Example: A database connector, a bulk content importer, or an image processing service.


Hooks

Hooks are extension points that allow developers to integrate custom code into various parts of the ConditionCMS core without modifying core classes directly. They follow an event-driven pattern.

How hooks work:

  • The core system triggers hooks at specific lifecycle points
  • Developers register callbacks that execute when a hook is triggered
  • Multiple callbacks can register to the same hook
  • Callbacks can inspect data, modify it, or trigger side effects

Samples of built-in hook categories:

  • system/content: Hooks realted to content
  • system/template: Hooks related to templates

Benefits:

  • Keeps custom code separate from core code
  • Survives core upgrades without conflicts
  • Enables clean, maintainable extensions
  • Prevents tight coupling between extensions and core

How It All Fits Together: A Practical Example

Let's trace how these concepts work together when you create a blog post:

  1. Server routes the request to your site
  2. A page (blog post) is created within the site
  3. The page is composed of multiple sections: - A "title" section with text content - A "featured image" section with an asset reference - A "body" section with markdown content that is rendered to HTML - An "author card" section that displays author information
  4. Each section references a template that defines how its content is structured and rendered
  5. A custom extension can be used to add interactive features (hover effects, social links)
  6. A module can automatically generate responsive versions of the featured image
  7. A hook (system/content) triggers when the blog post is published to update a search index
  8. Assets (stylesheets, JavaScript, fonts) are delivered to the browser

Glossary

Asset: A static file (image, document, stylesheet, font) managed and served by ConditionCMS.

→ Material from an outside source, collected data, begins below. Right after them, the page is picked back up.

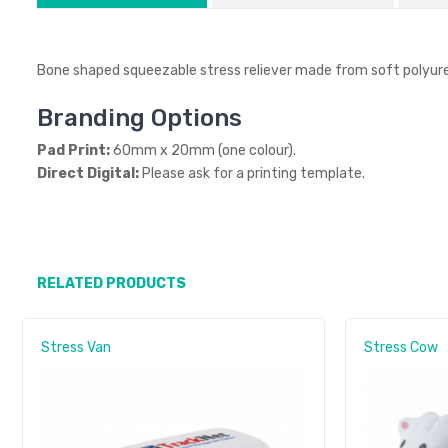
Bone shaped squeezable stress reliever made from soft polyur
Branding Options
Pad Print:
60mm x 20mm (one colour).
Direct Digital:
Please ask for a printing template.
RELATED PRODUCTS
Stress Van
Stress Cow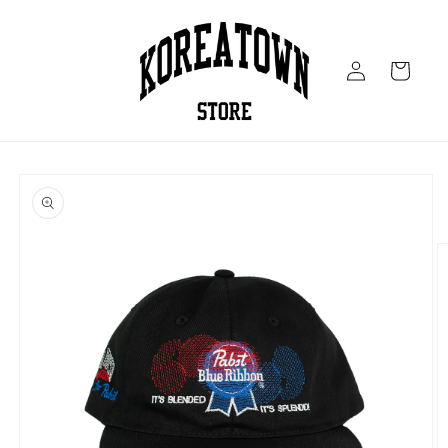
Skip to
content
Log
Cart
in
Skip to
product
information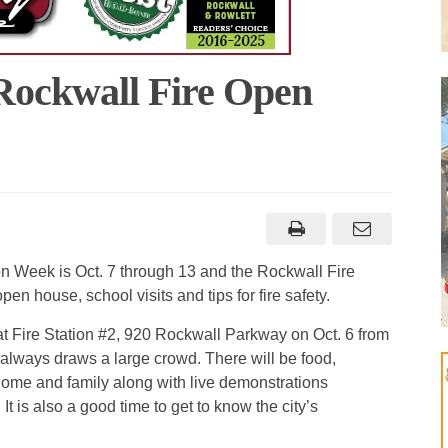
 Rockwall Fire Open
n Week is Oct. 7 through 13 and the Rockwall Fire
n house, school visits and tips for fire safety.
t Fire Station #2, 920 Rockwall Parkway on Oct. 6 from
 always draws a large crowd. There will be food,
or home and family along with live demonstrations
 It is also a good time to get to know the city’s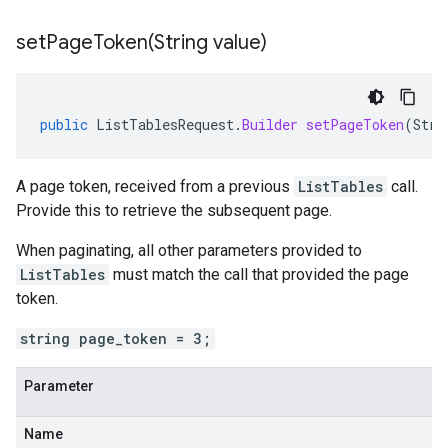
setPageToken(
String value)
public
ListTablesRequest
.
Builder
setPageToken
(
Stri
A page token, received from a previous
ListTables
call.
Provide this to retrieve the subsequent page.
When paginating, all other parameters provided to
ListTables
must match the call that provided the page
token.
string page_token = 3;
Parameter
Name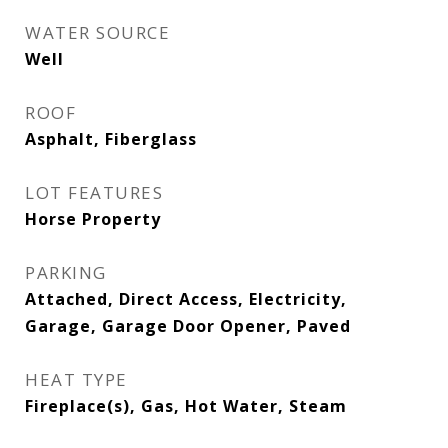
WATER SOURCE
Well
ROOF
Asphalt, Fiberglass
LOT FEATURES
Horse Property
PARKING
Attached, Direct Access, Electricity,
Garage, Garage Door Opener, Paved
HEAT TYPE
Fireplace(s), Gas, Hot Water, Steam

Extension: A custom JavaScript component that adds specialized functionality to templates or pages.

Hook: An extension point in the core system that allows custom code to execute at specific lifecycle events.

Host: A single website instance running on the ConditionCMS server. Synonym: Site.

Module: A server-side Java component that provides powerful, performance-critical functionality.

Node: The technical term for a page (used in APIs and configuration).

Page: A single content unit with its own URL and lifecycle management.

Section: A modular content building block that composes a page, referencing a template for rendering.

Server: The core ConditionCMS runtime that hosts and manages all sites.

Template: A reusable layout definition that structures how a section's content is rendered.